Addicting as any drug. He was hungry and he drank deeply, the beast rising, fighting for supremacy. Dayan calmly held the man’s weight in his enormously strong hands and deliberately thought of Corinne. She anchored him, kept him safe. She was there to ensure he did not cross over to become the very thing this man was hunting. The vampire. The undead. Dayan was a Carpathian male, as old as time, one of the ancients walking the land in search of his lifemate. Without her he would eventually be forced to seek the dawn or choose to lose his soul and become the vampire.
The blood was moving through his system, reviving cells and muscles and tissue, soaking into his body and giving him a false high. Everything in him demanded more, demanded he feed while the life force faded from the body.
Corinne.
He called her name in his mind for strength to resist the wildness. A cool breeze seemed to find its way to his hot skin.
Corinne.
He could see her face — he had memorized every inch of it. Her soft skin begging for his touch. Her moss-green eyes, the color as rare as she was. The light inside her, shining out of her.
Corinne.
He felt her with him and it was enough. He closed the wound with his healing saliva, allowing the man to die at his own pace. The beast inside him raged for a moment, fighting him, wanting more, wanting to gorge itself, but Dayan ignored the terrible whispers of power and concentrated on Corinne.

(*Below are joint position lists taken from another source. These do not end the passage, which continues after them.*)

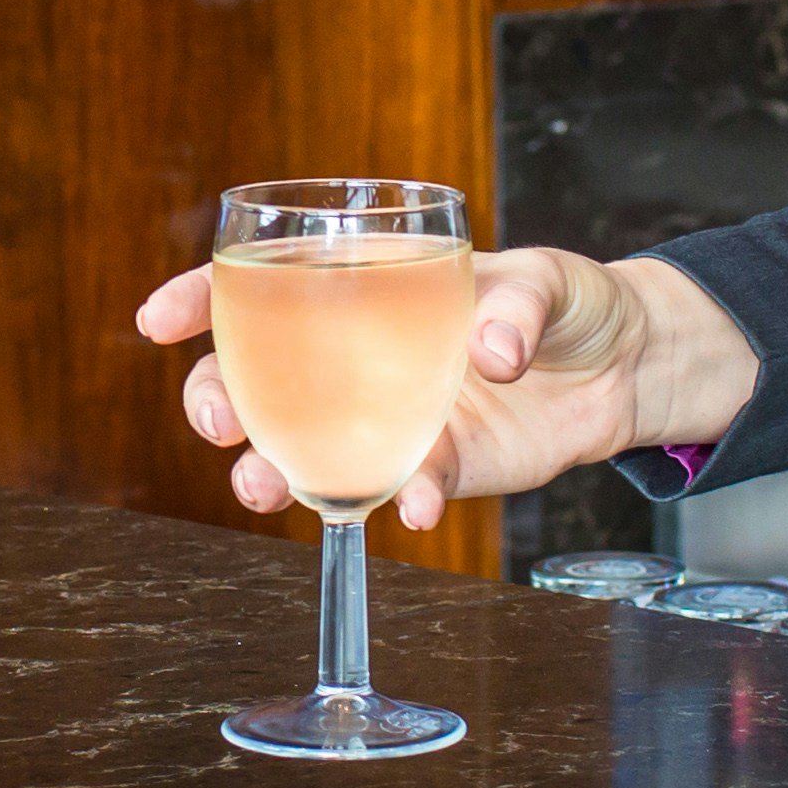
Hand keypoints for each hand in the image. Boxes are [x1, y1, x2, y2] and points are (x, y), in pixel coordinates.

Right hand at [134, 246, 747, 532]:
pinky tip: (407, 506)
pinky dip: (394, 500)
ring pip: (304, 447)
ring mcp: (390, 416)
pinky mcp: (435, 466)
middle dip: (216, 399)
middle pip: (257, 376)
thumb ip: (516, 308)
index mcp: (367, 283)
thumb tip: (489, 354)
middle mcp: (359, 355)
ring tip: (264, 490)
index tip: (158, 321)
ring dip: (271, 470)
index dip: (201, 299)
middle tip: (219, 421)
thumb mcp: (548, 282)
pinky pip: (394, 488)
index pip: (261, 284)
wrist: (629, 369)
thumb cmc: (571, 300)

Her mouth. The intriguing dimple that came and went. The way her lips curved into a smile. She was extremely kissable. He looked around the spacious house. Corinne’s house. He inhaled her scent as he moved through the rooms. The house had high, vaulted ceilings, lots of wood and was very clean. Instinctively he knew that Corinne was the one who did the housekeeping. Lisa’s bedroom had clothes on the floor and draped over chairs. Lipsticks and cosmetics were scattered over a vanity. A large gilded mirror was on the wall above the small vanity. The room held Lisa’s scent and two pictures. One was of Corinne. The other was of a young male. Tall. Laughing. Blond like Lisa. It had to be John.